## Exercício proposto 1
No texto sobre a família, em que reside a naturalidade na e da família?
## Exercício proposto 2
Reproduza do texto sobre a família o trecho que começa em "Não se trata" e segue até "filho de José.".
## Exercício proposto 3
Que papéis familiares o texto sobre a família qualifica com o adjetivo "perfeito" ou "perfeita"?

==== Documento de origem ====

Não se trata de inventar obras desnecessárias, mas de as cumprir todas quando
necessárias; todas concomitantemente se todas forem necessárias num mesmo
momento.
A perfeita
mãe é quem as cumpre a todas segundo o modo necessário exposto; o mesmo acontece
quer com o perfeito pai quer com o perfeito filho.
É esta
perfeição atual que constitui a família: sem ela não há família; com ela há
sempre família. A naturalidade na e da família reside no ato de misericórdia,
não em qualquer estrutura física ou biológica: não há relação biológica entre
Emmanuel e José, nem por isso José deixa de ser o perfeito pai de Emmanuel e
este o perfeito filho de José.
A família
replica, assim, o ato criador de Deus, que não é um ato físico, embora instaure
a física, mas um ato espiritual, precisamente o ato do dom de misericórdia mais
grandioso que existe e que realiza a transformação do nada de nós no tudo da
nossa possibilidade através do amor criador. A família prolonga esta capacidade
criadora, prolongando também essa outra forma de misericórdia que é a
providência divina, na forma da humana dedicação amorosa, previdente e
providente, possibilitadora da manutenção terrena do ser humano na existência.

==== Registos armazenados ====

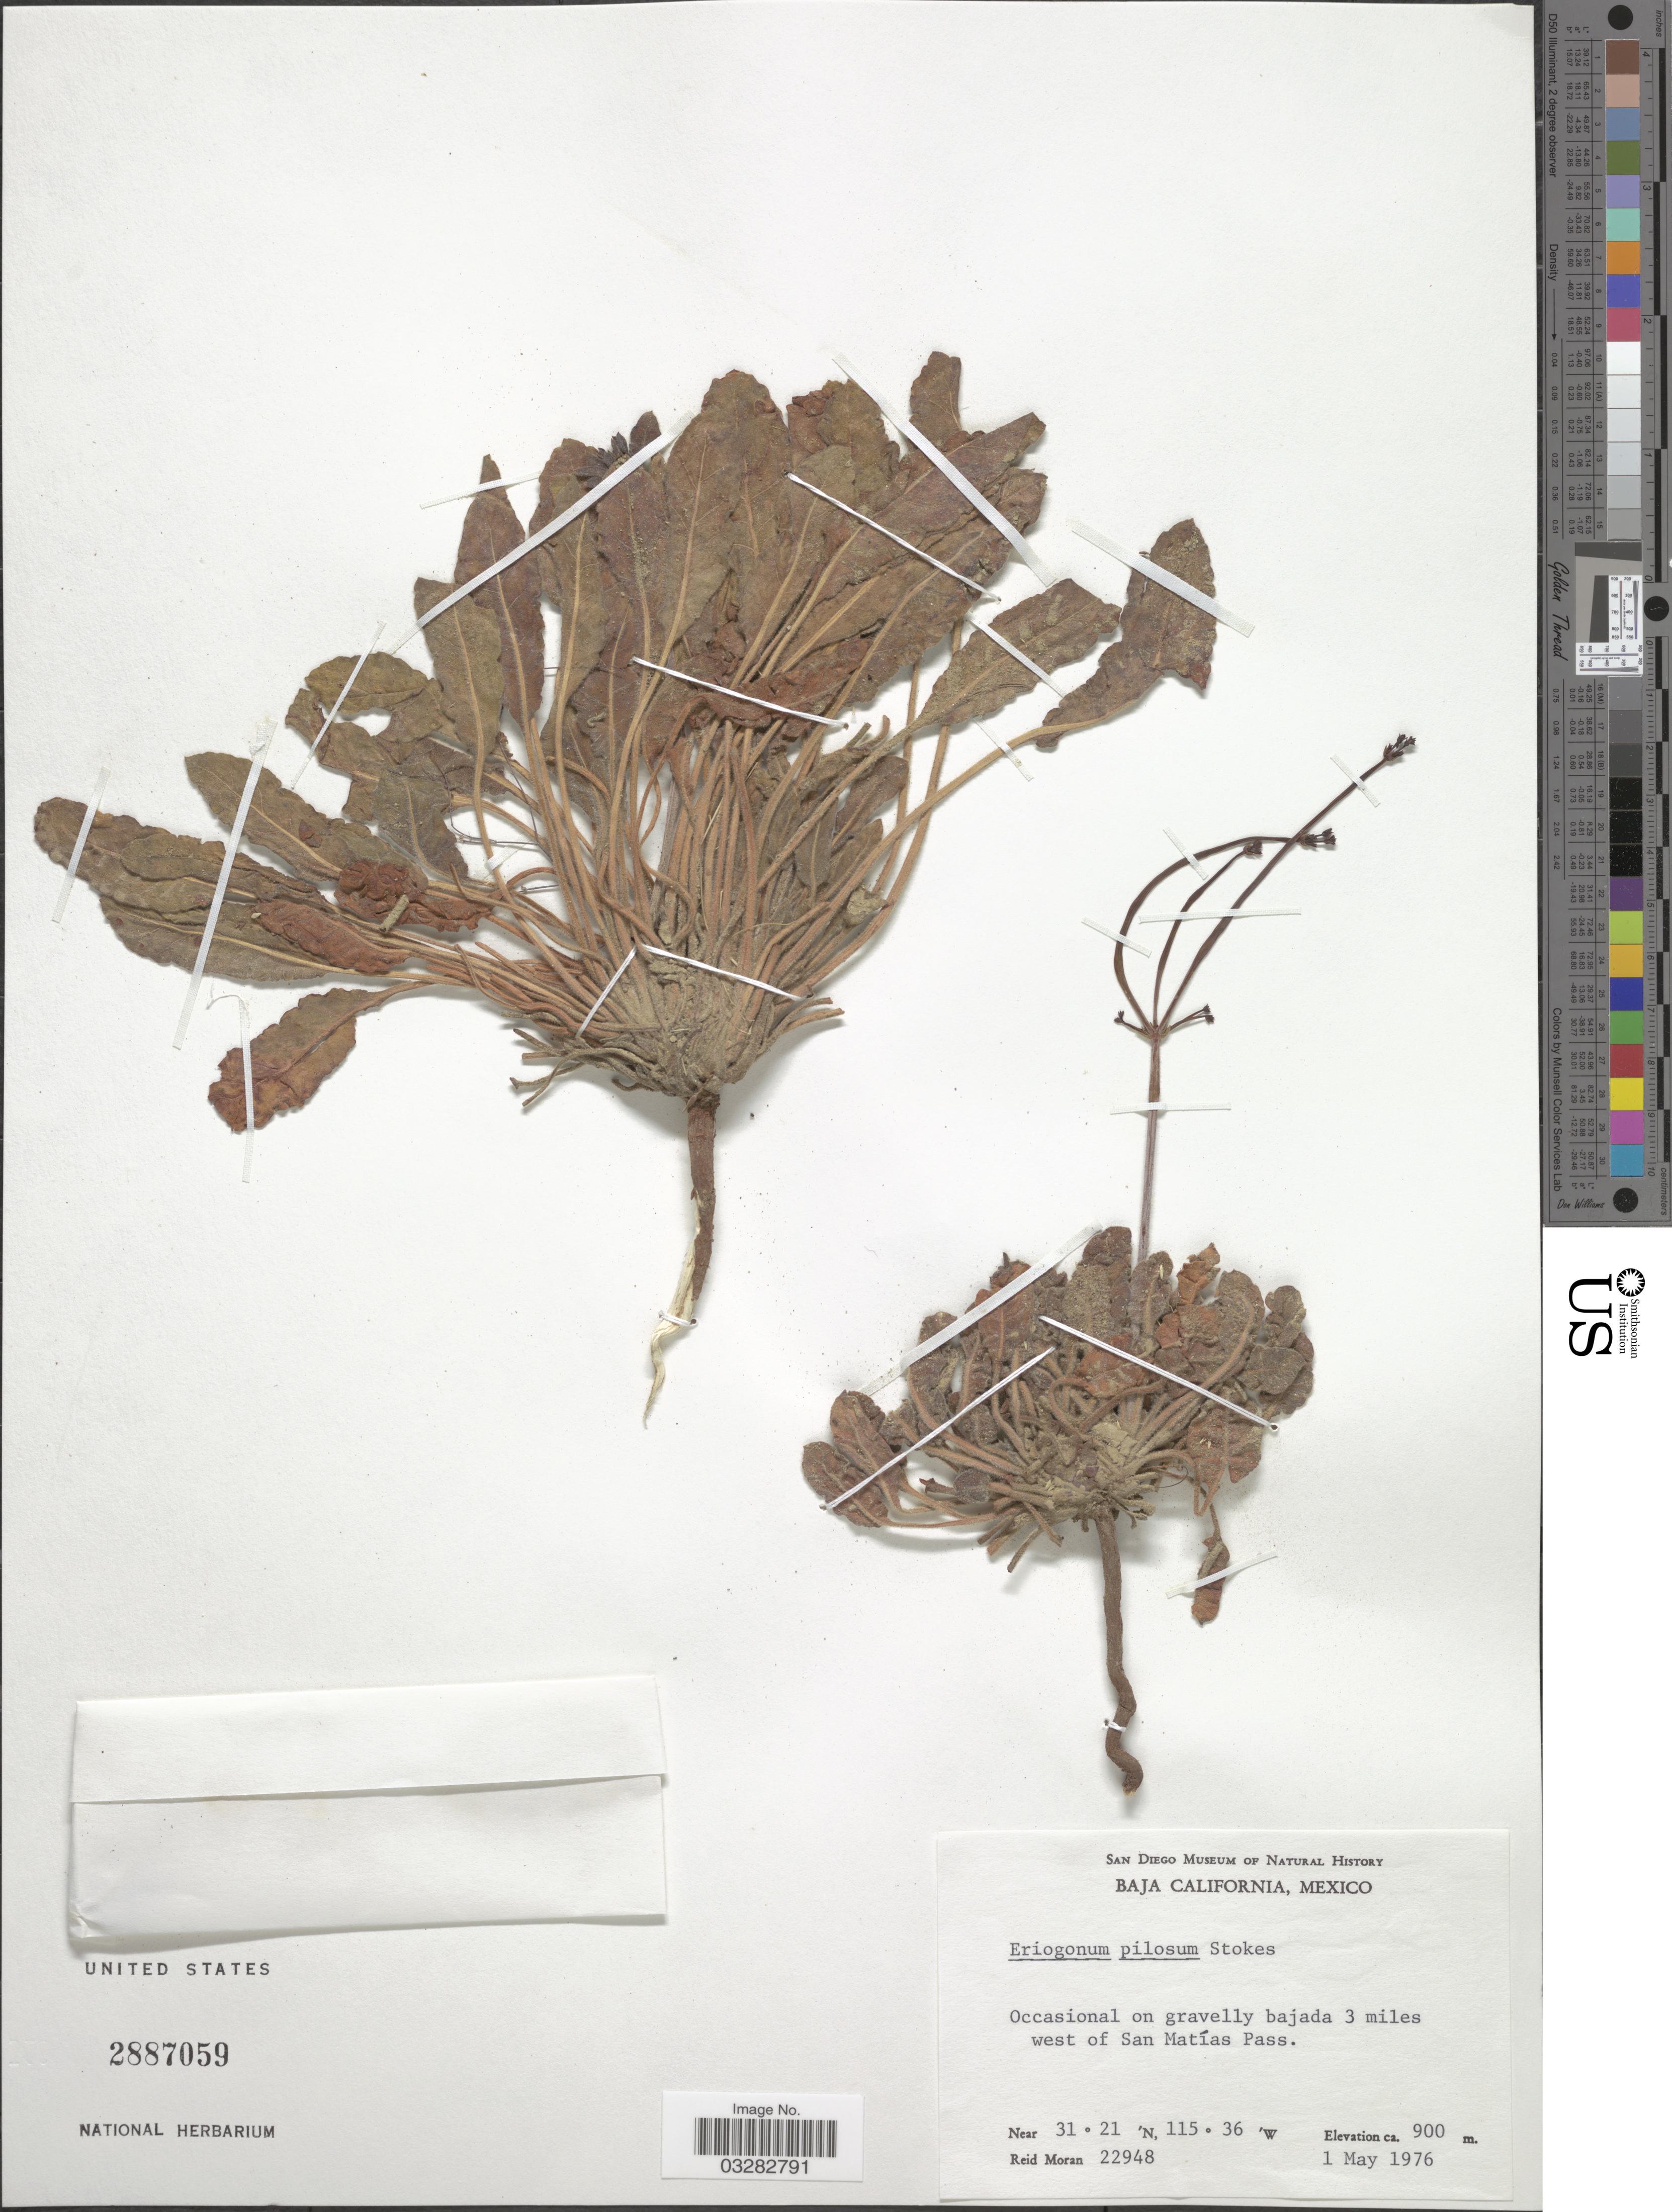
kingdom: Plantae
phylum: Tracheophyta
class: Magnoliopsida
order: Caryophyllales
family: Polygonaceae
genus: Eriogonum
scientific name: Eriogonum pilosum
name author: S. Stokes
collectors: R. V. Moran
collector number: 22948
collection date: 1976-05-01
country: Mexico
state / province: Baja California Norte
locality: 3 miles west of San Matías Pass.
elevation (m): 900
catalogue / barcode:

====

## Resolução do exercício 1
No ato de misericórdia, não em qualquer estrutura física ou biológica.

## Resolução do exercício 2
Não se trata de inventar obras desnecessárias, mas de as cumprir todas quando
necessárias; todas concomitantemente se todas forem necessárias num mesmo
momento.
A perfeita
mãe é quem as cumpre a todas segundo o modo necessário exposto; o mesmo acontece
quer com o perfeito pai quer com o perfeito filho.
É esta
perfeição atual que constitui a família: sem ela não há família; com ela há
sempre família. A naturalidade na e da família reside no ato de misericórdia,
não em qualquer estrutura física ou biológica: não há relação biológica entre
Emmanuel e José, nem por isso José deixa de ser o perfeito pai de Emmanuel e
este o perfeito filho de José.

## Resolução do exercício 3
Mãe, pai e filho.